TASK TO COMPLETE - Provide the number of lines of the records that include "Basal", with no other content.

EXERCISE DATA -
════════

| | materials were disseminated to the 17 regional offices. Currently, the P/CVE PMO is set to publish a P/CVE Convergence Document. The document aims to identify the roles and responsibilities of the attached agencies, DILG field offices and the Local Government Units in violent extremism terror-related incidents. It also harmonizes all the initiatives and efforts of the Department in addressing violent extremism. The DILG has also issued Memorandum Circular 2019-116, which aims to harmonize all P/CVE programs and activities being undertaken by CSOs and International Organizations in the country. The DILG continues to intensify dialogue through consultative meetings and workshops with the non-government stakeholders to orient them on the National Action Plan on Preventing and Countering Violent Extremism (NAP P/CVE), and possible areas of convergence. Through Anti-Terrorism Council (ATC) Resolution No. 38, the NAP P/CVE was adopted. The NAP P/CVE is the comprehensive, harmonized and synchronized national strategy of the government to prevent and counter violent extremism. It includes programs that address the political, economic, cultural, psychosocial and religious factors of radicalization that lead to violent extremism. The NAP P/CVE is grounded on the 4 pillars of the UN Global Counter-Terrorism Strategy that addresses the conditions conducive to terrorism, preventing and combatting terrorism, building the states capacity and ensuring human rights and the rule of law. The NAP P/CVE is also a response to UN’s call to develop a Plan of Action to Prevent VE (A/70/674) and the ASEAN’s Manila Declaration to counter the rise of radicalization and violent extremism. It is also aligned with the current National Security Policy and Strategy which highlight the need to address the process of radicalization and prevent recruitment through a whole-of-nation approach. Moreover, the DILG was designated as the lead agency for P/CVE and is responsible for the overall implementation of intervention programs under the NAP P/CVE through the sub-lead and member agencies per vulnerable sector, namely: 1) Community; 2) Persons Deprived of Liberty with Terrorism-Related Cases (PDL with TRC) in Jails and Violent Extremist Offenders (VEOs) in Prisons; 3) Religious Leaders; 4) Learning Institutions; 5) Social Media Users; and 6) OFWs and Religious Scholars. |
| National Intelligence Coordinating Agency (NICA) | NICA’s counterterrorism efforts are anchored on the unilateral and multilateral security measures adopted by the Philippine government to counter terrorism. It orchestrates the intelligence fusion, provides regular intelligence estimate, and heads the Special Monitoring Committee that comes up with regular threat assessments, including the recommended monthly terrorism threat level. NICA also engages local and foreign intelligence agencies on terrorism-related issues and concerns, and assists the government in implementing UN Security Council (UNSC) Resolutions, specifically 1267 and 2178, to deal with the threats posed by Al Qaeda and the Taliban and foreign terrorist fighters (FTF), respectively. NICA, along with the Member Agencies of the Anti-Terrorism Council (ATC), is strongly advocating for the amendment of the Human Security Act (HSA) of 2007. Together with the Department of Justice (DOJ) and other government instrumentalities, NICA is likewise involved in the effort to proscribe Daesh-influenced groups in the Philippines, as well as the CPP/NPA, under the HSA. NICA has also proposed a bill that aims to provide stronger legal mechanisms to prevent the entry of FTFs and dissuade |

════════

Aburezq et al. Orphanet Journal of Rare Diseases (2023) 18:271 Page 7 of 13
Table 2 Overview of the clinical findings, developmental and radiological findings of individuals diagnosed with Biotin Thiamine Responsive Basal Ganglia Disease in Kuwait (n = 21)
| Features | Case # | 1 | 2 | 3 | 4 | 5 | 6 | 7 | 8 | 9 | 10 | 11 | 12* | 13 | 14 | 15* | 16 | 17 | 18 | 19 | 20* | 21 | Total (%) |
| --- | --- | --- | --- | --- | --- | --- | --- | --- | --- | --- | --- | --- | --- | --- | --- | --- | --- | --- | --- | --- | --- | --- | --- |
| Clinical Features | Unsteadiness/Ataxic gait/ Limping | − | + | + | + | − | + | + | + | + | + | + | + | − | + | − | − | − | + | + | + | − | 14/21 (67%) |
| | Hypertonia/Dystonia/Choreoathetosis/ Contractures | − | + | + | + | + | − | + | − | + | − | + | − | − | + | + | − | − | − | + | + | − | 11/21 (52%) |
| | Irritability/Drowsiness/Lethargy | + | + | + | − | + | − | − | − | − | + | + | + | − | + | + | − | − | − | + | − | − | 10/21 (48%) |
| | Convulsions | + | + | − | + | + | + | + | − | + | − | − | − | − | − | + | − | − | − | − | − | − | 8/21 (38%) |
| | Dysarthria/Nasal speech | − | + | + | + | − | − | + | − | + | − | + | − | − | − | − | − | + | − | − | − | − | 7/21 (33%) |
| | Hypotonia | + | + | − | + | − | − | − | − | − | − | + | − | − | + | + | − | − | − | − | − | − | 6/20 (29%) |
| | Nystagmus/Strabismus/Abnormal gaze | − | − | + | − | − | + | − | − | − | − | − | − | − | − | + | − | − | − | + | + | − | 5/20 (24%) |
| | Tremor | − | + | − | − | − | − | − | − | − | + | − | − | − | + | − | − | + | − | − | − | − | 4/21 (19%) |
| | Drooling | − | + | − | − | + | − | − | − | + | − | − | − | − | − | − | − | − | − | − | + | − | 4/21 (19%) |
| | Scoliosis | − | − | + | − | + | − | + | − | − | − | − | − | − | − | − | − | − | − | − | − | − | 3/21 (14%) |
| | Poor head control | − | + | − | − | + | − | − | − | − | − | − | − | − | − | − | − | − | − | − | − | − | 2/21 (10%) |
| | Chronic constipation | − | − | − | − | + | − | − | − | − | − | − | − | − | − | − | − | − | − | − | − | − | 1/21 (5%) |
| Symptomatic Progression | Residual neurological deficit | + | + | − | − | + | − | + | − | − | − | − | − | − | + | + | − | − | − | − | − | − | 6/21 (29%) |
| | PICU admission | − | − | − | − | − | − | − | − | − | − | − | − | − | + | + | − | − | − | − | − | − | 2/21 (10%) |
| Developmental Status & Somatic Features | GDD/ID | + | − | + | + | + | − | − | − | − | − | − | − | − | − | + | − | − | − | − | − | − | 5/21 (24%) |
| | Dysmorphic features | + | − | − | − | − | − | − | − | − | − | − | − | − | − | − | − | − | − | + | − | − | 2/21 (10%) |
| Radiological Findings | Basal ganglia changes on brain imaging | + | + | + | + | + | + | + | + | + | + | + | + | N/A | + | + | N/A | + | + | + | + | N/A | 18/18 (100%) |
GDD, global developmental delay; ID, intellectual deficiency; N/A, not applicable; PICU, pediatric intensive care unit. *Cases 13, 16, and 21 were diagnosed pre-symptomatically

════════

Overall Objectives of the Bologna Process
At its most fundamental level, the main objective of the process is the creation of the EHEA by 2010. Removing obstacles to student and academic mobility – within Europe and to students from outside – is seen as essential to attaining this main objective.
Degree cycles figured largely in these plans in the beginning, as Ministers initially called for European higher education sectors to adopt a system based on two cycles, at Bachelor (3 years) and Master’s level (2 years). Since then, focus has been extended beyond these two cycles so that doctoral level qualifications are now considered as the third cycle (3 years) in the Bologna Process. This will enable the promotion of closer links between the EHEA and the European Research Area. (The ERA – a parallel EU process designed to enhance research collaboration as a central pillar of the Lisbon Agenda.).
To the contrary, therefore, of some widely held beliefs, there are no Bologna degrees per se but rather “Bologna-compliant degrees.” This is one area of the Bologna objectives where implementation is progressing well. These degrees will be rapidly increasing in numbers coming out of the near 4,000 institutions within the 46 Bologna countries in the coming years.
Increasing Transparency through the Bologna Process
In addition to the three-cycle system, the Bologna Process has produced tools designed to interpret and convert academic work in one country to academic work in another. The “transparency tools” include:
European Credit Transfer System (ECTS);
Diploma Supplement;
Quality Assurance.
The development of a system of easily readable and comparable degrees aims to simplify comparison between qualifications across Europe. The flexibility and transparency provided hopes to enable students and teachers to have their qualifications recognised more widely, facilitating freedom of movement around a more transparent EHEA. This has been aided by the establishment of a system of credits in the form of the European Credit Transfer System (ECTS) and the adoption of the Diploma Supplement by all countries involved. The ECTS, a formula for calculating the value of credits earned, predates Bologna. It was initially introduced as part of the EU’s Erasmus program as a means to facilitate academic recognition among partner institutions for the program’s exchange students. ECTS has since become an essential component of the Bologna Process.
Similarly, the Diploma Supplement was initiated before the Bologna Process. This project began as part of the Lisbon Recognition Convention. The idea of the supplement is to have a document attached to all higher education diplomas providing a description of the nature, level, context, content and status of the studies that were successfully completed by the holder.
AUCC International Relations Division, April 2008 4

════════

THE ANSWER - 2